Suddenly Mac was leaping about like the infant Hercules strangling the serpent. He had an eel. Geoff came over and borrowed my pencil-sharpening knife to cut off its head, which he inconsiderately threw into the water.
‘Don’t do that, you great steaming stupid radish,’ said Mac. ‘You’ll frighten the others.’
‘Does it really frighten the others?’ asked one of the good little boys who was actually sketching. He wasn’t a fisherman; a bit of a freak, in fact.
‘What do you think?’ said Mac, with enormous patience. ‘If you was in there, floating about all happy and peaceful, and I was to throw Geoff’s head in, all bleeding and horrible, would you stick around to find out what happened next?’

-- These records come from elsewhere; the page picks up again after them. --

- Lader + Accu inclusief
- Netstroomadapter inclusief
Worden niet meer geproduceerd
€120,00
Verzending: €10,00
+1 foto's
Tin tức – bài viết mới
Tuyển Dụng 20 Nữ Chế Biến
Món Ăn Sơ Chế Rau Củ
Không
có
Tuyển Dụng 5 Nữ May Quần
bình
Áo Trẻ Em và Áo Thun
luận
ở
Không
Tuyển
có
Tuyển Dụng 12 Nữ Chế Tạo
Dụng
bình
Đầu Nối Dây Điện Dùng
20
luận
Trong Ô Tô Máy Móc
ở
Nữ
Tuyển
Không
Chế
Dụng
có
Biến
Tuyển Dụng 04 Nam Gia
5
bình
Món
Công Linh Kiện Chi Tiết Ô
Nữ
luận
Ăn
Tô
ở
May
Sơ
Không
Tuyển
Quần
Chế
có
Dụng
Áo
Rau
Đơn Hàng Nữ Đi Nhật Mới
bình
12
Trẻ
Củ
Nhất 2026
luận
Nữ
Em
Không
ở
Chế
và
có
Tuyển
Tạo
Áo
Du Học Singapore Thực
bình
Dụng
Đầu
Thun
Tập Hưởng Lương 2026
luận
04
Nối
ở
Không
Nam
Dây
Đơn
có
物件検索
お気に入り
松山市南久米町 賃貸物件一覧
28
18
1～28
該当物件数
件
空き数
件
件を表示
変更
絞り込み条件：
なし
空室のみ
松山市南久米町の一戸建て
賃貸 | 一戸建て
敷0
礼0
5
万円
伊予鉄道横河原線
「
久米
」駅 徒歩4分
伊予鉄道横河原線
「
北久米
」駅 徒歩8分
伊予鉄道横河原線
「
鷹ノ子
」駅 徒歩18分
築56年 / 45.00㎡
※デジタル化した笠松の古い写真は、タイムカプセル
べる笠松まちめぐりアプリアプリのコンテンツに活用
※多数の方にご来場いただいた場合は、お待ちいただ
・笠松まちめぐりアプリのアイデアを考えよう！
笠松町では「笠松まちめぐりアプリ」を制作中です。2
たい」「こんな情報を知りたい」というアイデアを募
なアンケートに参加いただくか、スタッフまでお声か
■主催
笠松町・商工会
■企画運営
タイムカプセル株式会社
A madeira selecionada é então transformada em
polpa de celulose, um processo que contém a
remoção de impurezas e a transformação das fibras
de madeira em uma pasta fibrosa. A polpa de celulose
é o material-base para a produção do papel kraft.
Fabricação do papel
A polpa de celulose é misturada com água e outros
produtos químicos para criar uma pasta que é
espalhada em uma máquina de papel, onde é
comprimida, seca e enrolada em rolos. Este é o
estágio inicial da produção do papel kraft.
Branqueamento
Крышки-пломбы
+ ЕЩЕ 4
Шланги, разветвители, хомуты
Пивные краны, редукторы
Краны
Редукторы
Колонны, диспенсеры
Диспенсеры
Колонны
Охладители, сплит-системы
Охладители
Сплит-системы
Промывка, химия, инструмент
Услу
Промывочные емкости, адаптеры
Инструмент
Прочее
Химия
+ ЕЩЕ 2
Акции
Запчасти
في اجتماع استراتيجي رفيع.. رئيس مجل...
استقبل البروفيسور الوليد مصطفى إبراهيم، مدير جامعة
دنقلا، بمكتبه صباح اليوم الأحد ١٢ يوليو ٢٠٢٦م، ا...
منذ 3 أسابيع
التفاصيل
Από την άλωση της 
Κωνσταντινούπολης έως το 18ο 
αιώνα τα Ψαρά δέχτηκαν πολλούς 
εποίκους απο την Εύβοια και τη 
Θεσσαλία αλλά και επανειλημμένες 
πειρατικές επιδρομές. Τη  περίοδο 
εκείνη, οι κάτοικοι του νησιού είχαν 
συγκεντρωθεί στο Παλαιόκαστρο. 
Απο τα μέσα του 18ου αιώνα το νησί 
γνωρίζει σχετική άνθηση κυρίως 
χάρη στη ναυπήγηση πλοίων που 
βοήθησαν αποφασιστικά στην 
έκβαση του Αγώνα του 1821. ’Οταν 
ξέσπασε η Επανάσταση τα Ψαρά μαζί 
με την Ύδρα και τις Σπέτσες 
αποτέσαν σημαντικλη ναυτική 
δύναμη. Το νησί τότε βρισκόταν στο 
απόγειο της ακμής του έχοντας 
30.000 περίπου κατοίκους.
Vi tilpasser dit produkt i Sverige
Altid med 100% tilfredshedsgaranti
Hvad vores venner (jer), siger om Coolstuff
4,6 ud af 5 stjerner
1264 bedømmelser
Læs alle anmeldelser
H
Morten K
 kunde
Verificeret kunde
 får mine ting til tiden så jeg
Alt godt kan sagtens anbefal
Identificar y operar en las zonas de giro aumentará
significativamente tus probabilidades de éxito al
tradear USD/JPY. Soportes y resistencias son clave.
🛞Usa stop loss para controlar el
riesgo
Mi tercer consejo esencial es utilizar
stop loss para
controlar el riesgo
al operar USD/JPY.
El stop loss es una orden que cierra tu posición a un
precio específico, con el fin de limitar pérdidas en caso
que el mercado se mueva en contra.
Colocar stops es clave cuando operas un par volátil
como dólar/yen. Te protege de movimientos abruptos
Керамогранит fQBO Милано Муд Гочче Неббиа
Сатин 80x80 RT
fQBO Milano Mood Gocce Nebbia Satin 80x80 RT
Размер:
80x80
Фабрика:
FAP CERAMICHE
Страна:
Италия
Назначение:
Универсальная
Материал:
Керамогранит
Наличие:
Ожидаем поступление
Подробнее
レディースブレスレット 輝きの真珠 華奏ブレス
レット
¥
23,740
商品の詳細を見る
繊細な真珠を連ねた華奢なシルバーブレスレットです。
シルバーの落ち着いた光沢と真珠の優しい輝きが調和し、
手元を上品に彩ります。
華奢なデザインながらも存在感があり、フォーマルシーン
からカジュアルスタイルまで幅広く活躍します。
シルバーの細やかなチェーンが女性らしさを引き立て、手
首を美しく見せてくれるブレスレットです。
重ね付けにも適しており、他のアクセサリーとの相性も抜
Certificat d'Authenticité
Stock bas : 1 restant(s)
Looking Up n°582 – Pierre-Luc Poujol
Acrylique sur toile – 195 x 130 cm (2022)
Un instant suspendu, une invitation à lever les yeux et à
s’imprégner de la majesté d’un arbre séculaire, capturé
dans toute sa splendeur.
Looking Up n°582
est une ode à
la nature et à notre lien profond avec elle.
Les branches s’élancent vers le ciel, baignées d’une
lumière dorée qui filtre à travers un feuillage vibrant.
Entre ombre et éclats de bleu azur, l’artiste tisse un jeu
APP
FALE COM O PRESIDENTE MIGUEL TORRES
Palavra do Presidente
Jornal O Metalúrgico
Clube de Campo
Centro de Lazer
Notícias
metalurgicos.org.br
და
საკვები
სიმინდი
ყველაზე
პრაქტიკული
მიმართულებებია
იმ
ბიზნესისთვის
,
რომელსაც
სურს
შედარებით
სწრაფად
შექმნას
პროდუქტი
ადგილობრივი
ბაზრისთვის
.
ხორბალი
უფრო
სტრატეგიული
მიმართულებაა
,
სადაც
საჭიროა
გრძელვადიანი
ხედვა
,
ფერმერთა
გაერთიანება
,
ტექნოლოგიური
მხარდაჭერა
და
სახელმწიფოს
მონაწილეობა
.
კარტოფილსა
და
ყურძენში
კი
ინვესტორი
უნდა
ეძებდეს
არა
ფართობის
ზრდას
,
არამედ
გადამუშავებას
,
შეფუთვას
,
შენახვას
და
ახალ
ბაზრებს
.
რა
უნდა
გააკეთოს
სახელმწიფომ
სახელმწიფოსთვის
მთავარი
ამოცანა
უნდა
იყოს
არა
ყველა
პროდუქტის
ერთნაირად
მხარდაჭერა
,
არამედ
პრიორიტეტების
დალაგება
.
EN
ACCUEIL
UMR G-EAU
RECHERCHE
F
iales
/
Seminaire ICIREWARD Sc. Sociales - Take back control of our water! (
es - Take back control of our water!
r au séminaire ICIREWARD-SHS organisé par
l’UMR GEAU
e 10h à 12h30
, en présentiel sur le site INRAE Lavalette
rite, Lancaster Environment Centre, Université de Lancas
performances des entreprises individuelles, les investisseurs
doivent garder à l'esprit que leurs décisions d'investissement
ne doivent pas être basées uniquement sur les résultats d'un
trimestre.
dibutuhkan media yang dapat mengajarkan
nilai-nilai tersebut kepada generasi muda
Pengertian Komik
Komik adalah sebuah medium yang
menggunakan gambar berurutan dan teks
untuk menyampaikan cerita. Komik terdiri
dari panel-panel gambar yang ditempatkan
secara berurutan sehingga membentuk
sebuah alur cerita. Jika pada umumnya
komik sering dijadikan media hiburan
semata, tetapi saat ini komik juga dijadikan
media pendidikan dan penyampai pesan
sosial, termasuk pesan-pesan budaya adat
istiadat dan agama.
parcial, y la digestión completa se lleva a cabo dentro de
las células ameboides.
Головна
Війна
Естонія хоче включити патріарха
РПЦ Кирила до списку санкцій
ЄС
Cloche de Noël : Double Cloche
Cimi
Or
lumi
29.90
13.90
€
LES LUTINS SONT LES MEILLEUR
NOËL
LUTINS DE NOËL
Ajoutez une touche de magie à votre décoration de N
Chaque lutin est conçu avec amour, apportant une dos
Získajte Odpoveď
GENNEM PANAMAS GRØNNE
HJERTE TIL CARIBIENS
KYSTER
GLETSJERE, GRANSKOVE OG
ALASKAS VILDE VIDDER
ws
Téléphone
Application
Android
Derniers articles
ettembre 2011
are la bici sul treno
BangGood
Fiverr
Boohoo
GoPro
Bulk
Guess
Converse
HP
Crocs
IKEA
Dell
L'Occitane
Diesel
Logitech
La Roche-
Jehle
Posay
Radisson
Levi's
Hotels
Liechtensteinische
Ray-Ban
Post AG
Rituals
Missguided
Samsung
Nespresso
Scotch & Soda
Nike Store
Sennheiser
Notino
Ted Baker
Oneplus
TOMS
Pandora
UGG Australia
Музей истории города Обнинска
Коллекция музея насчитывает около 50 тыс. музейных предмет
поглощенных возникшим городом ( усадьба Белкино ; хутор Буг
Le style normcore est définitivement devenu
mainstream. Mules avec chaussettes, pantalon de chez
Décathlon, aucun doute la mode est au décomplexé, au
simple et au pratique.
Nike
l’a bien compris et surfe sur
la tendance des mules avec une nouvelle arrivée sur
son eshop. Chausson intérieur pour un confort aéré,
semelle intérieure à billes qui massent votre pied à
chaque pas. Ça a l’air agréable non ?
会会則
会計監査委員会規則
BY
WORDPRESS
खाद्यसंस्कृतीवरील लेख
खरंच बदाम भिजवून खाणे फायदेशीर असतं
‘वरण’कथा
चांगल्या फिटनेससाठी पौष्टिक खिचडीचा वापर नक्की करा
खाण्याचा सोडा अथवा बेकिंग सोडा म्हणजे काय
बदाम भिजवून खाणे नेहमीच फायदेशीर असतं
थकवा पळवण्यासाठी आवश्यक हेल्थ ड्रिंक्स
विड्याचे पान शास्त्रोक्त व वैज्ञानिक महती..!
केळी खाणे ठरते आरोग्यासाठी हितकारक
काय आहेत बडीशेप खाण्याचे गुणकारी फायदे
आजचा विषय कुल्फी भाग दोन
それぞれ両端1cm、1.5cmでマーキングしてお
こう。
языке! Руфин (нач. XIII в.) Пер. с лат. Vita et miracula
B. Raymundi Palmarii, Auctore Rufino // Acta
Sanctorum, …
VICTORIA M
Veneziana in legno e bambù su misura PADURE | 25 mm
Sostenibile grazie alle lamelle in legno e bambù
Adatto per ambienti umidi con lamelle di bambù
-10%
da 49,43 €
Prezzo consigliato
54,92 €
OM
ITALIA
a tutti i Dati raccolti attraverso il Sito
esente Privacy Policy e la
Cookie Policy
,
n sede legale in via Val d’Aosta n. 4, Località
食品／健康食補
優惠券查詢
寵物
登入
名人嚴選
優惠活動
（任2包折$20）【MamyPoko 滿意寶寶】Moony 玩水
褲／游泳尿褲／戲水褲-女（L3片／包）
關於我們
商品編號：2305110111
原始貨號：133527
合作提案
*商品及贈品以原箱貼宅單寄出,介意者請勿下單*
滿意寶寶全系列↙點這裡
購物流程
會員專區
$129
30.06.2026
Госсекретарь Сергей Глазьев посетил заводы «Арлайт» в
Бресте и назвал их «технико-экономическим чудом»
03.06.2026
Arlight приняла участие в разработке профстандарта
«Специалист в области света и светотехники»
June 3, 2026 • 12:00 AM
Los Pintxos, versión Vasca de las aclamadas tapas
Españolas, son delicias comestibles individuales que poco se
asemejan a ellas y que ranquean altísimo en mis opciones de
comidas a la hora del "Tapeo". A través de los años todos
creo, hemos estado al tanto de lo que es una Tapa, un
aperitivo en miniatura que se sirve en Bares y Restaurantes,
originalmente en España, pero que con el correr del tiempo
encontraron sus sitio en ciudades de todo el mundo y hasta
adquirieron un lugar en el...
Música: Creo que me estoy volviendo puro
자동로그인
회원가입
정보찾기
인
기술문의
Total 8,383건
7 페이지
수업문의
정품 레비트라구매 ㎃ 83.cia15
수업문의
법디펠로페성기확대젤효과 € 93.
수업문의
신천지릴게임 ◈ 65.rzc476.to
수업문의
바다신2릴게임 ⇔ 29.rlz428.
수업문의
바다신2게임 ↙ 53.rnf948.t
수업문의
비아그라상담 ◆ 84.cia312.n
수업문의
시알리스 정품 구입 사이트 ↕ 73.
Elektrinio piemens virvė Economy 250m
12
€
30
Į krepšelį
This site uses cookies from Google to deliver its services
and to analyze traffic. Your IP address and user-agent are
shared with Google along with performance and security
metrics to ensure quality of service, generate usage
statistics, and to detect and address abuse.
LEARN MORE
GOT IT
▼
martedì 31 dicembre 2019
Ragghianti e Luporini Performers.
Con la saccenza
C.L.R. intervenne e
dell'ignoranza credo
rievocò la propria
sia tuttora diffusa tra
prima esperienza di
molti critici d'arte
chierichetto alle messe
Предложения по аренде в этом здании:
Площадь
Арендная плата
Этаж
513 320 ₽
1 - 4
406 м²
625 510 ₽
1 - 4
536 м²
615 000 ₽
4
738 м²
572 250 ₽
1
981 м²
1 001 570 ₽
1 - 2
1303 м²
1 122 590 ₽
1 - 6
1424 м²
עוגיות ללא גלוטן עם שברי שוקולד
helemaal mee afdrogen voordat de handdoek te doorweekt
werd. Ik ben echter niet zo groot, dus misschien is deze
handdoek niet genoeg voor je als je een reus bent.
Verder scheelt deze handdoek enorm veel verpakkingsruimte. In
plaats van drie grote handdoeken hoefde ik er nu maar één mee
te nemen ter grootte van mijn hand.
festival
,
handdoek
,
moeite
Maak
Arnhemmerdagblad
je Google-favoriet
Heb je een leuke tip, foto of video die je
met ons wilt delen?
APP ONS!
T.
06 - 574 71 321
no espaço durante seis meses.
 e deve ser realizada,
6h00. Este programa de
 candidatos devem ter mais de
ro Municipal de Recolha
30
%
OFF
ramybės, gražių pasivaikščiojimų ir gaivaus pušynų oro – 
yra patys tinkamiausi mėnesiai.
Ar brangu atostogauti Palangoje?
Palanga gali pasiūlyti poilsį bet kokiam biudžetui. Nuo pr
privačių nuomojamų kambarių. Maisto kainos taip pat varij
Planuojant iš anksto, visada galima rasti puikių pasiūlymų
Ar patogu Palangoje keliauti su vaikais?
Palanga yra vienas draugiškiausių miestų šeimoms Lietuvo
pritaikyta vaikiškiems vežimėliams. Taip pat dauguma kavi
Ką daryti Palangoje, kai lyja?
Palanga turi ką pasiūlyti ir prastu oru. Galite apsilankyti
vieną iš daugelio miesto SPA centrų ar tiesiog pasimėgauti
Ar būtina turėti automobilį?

Mac was right. They didn’t catch any more eels. Nor did they draw any pictures. Mac sat on the concrete with my knife, and peeled his catch. You can make boot laces out of eel skin, but I don’t think he did. Geoff took off his shirt and stood exposed to the evening breezes, snapping his scarlet braces against his chest every time a girl went by.
It was, whatever you may think, a supremely happy evening. This may have been because the rag-worms were still on the 487 bus, travelling back and forth between Singlewell and Nothfleet, and not at the canal basin with us. The boats bobbed tranquilly on the congealing water, and the calm, riverside air was disturbed only by the cry of an occasional gull, and by the suggestive snapping of the scarlet braces. There were a lot of girls about at that time of day, coming home from work.
I don’t know what became of Mac and Geoff when they left school, but one day, ten years later, they joined forces once more and became Victor Skelton, when I started to write Thunder and Lightnings, and things were never the same again.
Good health, lads, wherever you are.